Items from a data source
━━━
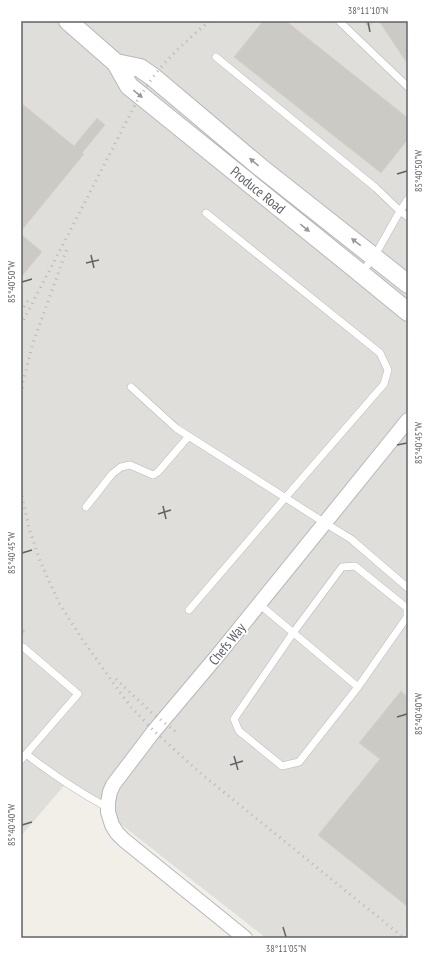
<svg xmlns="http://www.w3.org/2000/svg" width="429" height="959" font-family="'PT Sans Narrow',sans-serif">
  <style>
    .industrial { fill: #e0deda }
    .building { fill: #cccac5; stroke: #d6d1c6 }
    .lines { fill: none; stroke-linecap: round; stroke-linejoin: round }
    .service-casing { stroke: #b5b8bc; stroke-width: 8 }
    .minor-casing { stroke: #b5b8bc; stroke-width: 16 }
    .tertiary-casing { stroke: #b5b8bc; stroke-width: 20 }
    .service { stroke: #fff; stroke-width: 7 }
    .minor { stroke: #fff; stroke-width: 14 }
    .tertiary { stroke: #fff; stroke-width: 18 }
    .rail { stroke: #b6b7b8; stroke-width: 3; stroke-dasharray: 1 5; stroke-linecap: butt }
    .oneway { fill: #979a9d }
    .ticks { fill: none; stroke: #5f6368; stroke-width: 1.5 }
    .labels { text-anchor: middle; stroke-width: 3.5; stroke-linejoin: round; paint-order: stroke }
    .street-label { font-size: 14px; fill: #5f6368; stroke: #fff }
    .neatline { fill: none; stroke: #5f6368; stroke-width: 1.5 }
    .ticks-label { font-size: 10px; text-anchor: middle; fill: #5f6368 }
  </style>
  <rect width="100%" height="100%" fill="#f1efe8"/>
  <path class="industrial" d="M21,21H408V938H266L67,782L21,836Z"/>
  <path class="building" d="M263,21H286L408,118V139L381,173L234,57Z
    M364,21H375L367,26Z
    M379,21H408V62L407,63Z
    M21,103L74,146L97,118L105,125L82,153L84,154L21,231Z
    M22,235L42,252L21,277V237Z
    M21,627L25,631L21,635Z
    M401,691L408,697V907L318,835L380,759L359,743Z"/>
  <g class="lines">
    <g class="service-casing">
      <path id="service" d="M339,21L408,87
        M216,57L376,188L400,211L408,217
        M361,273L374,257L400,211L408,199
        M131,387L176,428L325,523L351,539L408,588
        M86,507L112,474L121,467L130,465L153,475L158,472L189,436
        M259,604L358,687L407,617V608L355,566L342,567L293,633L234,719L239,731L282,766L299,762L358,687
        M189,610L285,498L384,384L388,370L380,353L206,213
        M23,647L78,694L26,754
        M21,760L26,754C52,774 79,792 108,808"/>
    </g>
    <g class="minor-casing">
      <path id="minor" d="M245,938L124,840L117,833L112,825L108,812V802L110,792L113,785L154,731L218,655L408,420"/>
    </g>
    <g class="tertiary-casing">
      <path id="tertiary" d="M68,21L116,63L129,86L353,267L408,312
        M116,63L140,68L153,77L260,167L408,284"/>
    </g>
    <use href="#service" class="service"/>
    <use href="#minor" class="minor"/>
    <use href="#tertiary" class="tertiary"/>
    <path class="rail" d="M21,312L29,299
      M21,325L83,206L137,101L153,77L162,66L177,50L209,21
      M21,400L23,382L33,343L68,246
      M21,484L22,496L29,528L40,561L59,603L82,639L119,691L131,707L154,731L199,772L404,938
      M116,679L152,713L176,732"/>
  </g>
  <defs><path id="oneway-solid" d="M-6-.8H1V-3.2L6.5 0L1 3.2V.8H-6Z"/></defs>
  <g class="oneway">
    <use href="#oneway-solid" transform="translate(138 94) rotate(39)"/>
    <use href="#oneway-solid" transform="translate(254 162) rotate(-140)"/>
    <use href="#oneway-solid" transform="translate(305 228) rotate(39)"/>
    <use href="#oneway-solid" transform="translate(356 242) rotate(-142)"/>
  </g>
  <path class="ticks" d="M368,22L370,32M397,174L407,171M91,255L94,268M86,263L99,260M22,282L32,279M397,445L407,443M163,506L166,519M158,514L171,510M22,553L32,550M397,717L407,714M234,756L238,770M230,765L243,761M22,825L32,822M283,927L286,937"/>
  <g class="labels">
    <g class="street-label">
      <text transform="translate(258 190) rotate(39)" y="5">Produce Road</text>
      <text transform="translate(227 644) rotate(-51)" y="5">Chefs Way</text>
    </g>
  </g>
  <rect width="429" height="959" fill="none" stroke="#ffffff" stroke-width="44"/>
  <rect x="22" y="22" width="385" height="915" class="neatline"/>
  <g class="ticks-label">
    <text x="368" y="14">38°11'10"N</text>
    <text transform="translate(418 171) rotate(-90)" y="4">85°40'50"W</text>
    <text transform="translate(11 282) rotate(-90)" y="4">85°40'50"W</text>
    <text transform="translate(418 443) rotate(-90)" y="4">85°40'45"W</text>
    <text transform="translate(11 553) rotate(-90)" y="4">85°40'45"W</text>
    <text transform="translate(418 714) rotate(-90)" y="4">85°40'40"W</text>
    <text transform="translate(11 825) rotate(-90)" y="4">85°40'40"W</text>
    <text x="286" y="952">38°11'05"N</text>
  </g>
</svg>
━━━
Write out the data above in full and exactly, but without the pictures.

* **Completed task**:
<svg xmlns="http://www.w3.org/2000/svg" width="429" height="959" font-family="'PT Sans Narrow',sans-serif">
  <style>
    .industrial { fill: #e0deda }
    .building { fill: #cccac5; stroke: #d6d1c6 }
    .lines { fill: none; stroke-linecap: round; stroke-linejoin: round }
    .service-casing { stroke: #b5b8bc; stroke-width: 8 }
    .minor-casing { stroke: #b5b8bc; stroke-width: 16 }
    .tertiary-casing { stroke: #b5b8bc; stroke-width: 20 }
    .service { stroke: #fff; stroke-width: 7 }
    .minor { stroke: #fff; stroke-width: 14 }
    .tertiary { stroke: #fff; stroke-width: 18 }
    .rail { stroke: #b6b7b8; stroke-width: 3; stroke-dasharray: 1 5; stroke-linecap: butt }
    .oneway { fill: #979a9d }
    .ticks { fill: none; stroke: #5f6368; stroke-width: 1.5 }
    .labels { text-anchor: middle; stroke-width: 3.5; stroke-linejoin: round; paint-order: stroke }
    .street-label { font-size: 14px; fill: #5f6368; stroke: #fff }
    .neatline { fill: none; stroke: #5f6368; stroke-width: 1.5 }
    .ticks-label { font-size: 10px; text-anchor: middle; fill: #5f6368 }
  </style>
  <rect width="100%" height="100%" fill="#f1efe8"/>
  <path class="industrial" d="M21,21H408V938H266L67,782L21,836Z"/>
  <path class="building" d="M263,21H286L408,118V139L381,173L234,57Z
    M364,21H375L367,26Z
    M379,21H408V62L407,63Z
    M21,103L74,146L97,118L105,125L82,153L84,154L21,231Z
    M22,235L42,252L21,277V237Z
    M21,627L25,631L21,635Z
    M401,691L408,697V907L318,835L380,759L359,743Z"/>
  <g class="lines">
    <g class="service-casing">
      <path id="service" d="M339,21L408,87
        M216,57L376,188L400,211L408,217
        M361,273L374,257L400,211L408,199
        M131,387L176,428L325,523L351,539L408,588
        M86,507L112,474L121,467L130,465L153,475L158,472L189,436
        M259,604L358,687L407,617V608L355,566L342,567L293,633L234,719L239,731L282,766L299,762L358,687
        M189,610L285,498L384,384L388,370L380,353L206,213
        M23,647L78,694L26,754
        M21,760L26,754C52,774 79,792 108,808"/>
    </g>
    <g class="minor-casing">
      <path id="minor" d="M245,938L124,840L117,833L112,825L108,812V802L110,792L113,785L154,731L218,655L408,420"/>
    </g>
    <g class="tertiary-casing">
      <path id="tertiary" d="M68,21L116,63L129,86L353,267L408,312
        M116,63L140,68L153,77L260,167L408,284"/>
    </g>
    <use href="#service" class="service"/>
    <use href="#minor" class="minor"/>
    <use href="#tertiary" class="tertiary"/>
    <path class="rail" d="M21,312L29,299
      M21,325L83,206L137,101L153,77L162,66L177,50L209,21
      M21,400L23,382L33,343L68,246
      M21,484L22,496L29,528L40,561L59,603L82,639L119,691L131,707L154,731L199,772L404,938
      M116,679L152,713L176,732"/>
  </g>
  <defs><path id="oneway-solid" d="M-6-.8H1V-3.2L6.5 0L1 3.2V.8H-6Z"/></defs>
  <g class="oneway">
    <use href="#oneway-solid" transform="translate(138 94) rotate(39)"/>
    <use href="#oneway-solid" transform="translate(254 162) rotate(-140)"/>
    <use href="#oneway-solid" transform="translate(305 228) rotate(39)"/>
    <use href="#oneway-solid" transform="translate(356 242) rotate(-142)"/>
  </g>
  <path class="ticks" d="M368,22L370,32M397,174L407,171M91,255L94,268M86,263L99,260M22,282L32,279M397,445L407,443M163,506L166,519M158,514L171,510M22,553L32,550M397,717L407,714M234,756L238,770M230,765L243,761M22,825L32,822M283,927L286,937"/>
  <g class="labels">
    <g class="street-label">
      <text transform="translate(258 190) rotate(39)" y="5">Produce Road</text>
      <text transform="translate(227 644) rotate(-51)" y="5">Chefs Way</text>
    </g>
  </g>
  <rect width="429" height="959" fill="none" stroke="#ffffff" stroke-width="44"/>
  <rect x="22" y="22" width="385" height="915" class="neatline"/>
  <g class="ticks-label">
    <text x="368" y="14">38°11'10"N</text>
    <text transform="translate(418 171) rotate(-90)" y="4">85°40'50"W</text>
    <text transform="translate(11 282) rotate(-90)" y="4">85°40'50"W</text>
    <text transform="translate(418 443) rotate(-90)" y="4">85°40'45"W</text>
    <text transform="translate(11 553) rotate(-90)" y="4">85°40'45"W</text>
    <text transform="translate(418 714) rotate(-90)" y="4">85°40'40"W</text>
    <text transform="translate(11 825) rotate(-90)" y="4">85°40'40"W</text>
    <text x="286" y="952">38°11'05"N</text>
  </g>
</svg>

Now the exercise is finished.